Strictness and equality in bounds for Schur channel approximations

Establish whether, for every Schur channel Φ on L(Hd), the lower bound (1/2)·D(Φ, Ad) ≤ D(Φ, Conv(Ud)) is strict and the upper bound D(Φ, Conv(Ud)) ≤ D(Φ, Ad) is an equality, where Ad denotes mixtures of diagonal unitary channels and Conv(Ud) denotes mixtures of all unitary channels.

Background

The authors derive two-sided bounds relating the trace distance between a Schur channel Φ and the convex hull of unitary channels Conv(Ud) to the distance between Φ and Ad, the convex hull of diagonal unitary channels. Specifically, they prove 1/2·D(Φ, Ad) ≤ D(Φ, Conv(Ud)) ≤ D(Φ, Ad).

They conjecture a sharpening of these bounds—namely, strictness of the lower bound and equality of the upper bound—but explicitly note that this remains unsettled.

Supplied information
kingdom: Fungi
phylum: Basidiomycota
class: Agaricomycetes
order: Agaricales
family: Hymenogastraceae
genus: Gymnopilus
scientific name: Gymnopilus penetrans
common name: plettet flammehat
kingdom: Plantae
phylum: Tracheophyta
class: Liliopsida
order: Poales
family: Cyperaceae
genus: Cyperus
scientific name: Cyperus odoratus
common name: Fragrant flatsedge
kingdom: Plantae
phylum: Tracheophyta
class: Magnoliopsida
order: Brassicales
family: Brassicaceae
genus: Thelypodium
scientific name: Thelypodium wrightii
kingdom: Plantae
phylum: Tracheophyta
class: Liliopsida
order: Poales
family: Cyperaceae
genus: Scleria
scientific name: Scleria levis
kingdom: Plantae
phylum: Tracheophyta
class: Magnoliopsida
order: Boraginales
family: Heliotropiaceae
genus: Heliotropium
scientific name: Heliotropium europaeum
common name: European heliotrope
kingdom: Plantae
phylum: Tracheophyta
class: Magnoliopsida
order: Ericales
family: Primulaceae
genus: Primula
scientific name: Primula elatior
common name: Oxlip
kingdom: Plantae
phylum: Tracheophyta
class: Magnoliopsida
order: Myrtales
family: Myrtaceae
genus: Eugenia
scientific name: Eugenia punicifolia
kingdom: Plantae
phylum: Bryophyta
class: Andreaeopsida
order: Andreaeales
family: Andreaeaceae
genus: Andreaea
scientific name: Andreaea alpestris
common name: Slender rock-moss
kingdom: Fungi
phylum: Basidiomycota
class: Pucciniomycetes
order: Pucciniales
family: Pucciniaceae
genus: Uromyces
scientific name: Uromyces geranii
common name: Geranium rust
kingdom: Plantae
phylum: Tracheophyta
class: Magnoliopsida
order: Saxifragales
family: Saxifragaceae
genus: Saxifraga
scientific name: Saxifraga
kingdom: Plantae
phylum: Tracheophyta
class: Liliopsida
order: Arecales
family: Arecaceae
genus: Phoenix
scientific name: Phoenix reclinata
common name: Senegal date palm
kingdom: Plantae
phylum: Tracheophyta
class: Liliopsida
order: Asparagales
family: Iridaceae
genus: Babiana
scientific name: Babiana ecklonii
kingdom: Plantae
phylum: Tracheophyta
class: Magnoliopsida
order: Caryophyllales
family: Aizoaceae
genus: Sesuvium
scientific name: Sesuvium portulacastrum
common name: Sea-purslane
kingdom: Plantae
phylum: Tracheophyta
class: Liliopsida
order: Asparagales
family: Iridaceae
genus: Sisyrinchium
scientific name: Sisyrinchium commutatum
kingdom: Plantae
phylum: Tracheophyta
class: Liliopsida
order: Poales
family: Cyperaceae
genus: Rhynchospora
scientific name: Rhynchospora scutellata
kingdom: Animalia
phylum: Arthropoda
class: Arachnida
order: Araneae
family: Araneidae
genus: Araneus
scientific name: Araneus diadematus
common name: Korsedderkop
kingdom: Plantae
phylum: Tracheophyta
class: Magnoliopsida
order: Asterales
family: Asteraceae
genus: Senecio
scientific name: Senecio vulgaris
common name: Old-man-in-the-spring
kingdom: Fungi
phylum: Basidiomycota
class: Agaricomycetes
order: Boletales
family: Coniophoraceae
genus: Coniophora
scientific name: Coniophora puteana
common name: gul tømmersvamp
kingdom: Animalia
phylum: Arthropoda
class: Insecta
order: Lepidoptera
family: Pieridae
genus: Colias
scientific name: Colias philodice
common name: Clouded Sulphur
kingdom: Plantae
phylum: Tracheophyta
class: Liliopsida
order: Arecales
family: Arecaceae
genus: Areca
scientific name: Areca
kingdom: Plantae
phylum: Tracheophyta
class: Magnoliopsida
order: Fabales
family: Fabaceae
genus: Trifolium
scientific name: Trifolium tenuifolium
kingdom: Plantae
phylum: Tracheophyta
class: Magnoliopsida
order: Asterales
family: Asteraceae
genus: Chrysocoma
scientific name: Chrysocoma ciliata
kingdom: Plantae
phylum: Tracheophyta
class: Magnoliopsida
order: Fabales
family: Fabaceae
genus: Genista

What is required
Reproduce everything in the Schur channel text from "Strictness and equality" down to "all unitary channels.", word for word.

Finished exercise
Strictness and equality in bounds for Schur channel approximations

Establish whether, for every Schur channel Φ on L(Hd), the lower bound (1/2)·D(Φ, Ad) ≤ D(Φ, Conv(Ud)) is strict and the upper bound D(Φ, Conv(Ud)) ≤ D(Φ, Ad) is an equality, where Ad denotes mixtures of diagonal unitary channels and Conv(Ud) denotes mixtures of all unitary channels.